The Classification of Exceptional CDQL Webs on Compact Complex Surfaces

TL;DR

This paper classifies exceptional CDQL webs on compact complex surfaces, identifying specific families and sporadic examples on the projective plane, advancing understanding of webs with maximal rank.

Contribution

It provides a global classification of exceptional CDQL webs on compact complex surfaces, including explicit families and sporadic examples on the projective plane.

Findings

Exactly four countable families of exceptional CDQL webs on the projective plane.

Thirteen sporadic exceptional CDQL webs identified.

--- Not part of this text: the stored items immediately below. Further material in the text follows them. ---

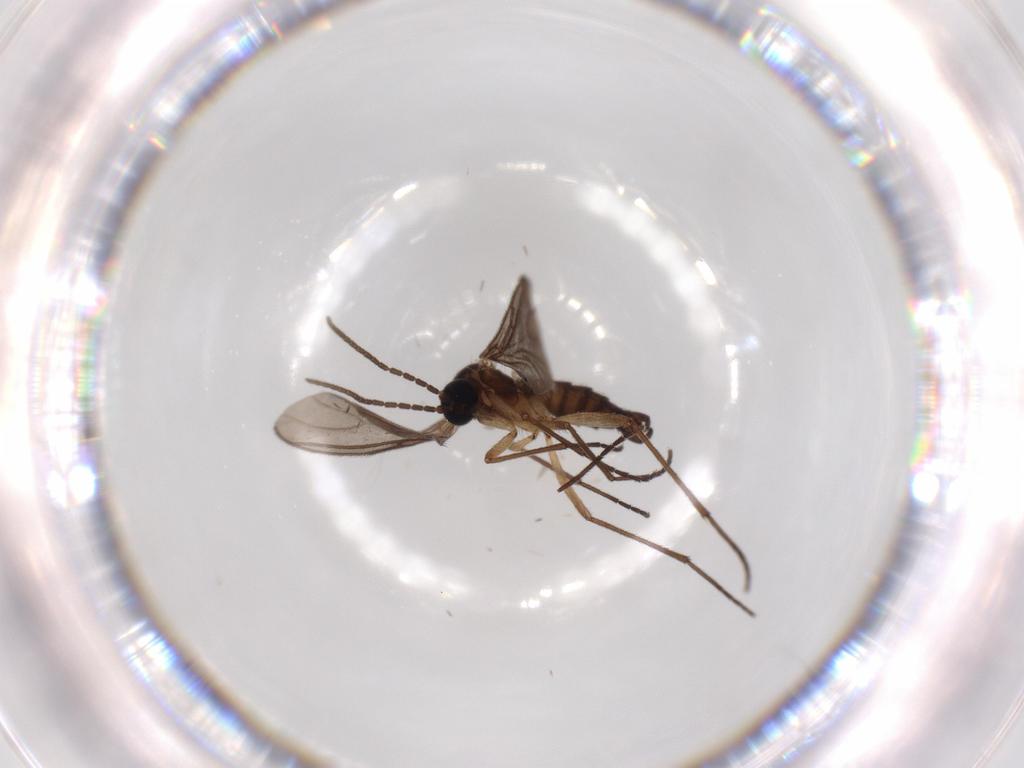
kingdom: Animalia
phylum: Arthropoda
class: Insecta
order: Diptera
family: Sciaridae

Classification results extend understanding of webs of maximal rank.

Abstract

Codimension one webs are configurations of finitely many codimension one foliations in general position. Much of the classical theory evolved around the concept of abelian relation: a functional relation among the first integrals of the foliations defining the web reminiscent of Abel's addition theorem in classical algebraic geometry. The abelian relations of a given web form a finite dimensional vector space with dimension (the rank of the web) bounded by Castelnuovo number p(n,k) where n is the dimension of the ambient space and k is the number of foliations defining the web. A fundamental problem in web geometry is the classification of exceptional webs, that is, webs of maximal rank not equivalent to the dual of a projective curve. Recently, J.-M. Trepreau proved that there are no exceptional k-webs for n>2 and k > 2n-1. In dimension two there are examples of exceptional k-webs for arbitrary k and the classification problem is wide open. In this paper, we classify the exceptional Completely Decomposable Quasi-Linear (CDQL) webs globally defined on compact complex surfaces. By definition, the CDQL (k+1)-webs are formed by the superposition of k linear foliations and one non-linear foliation. For instance, we show that up to projective transformations there are exactly four countable families and thirteen sporadic exceptional CDQL webs on the projective plane.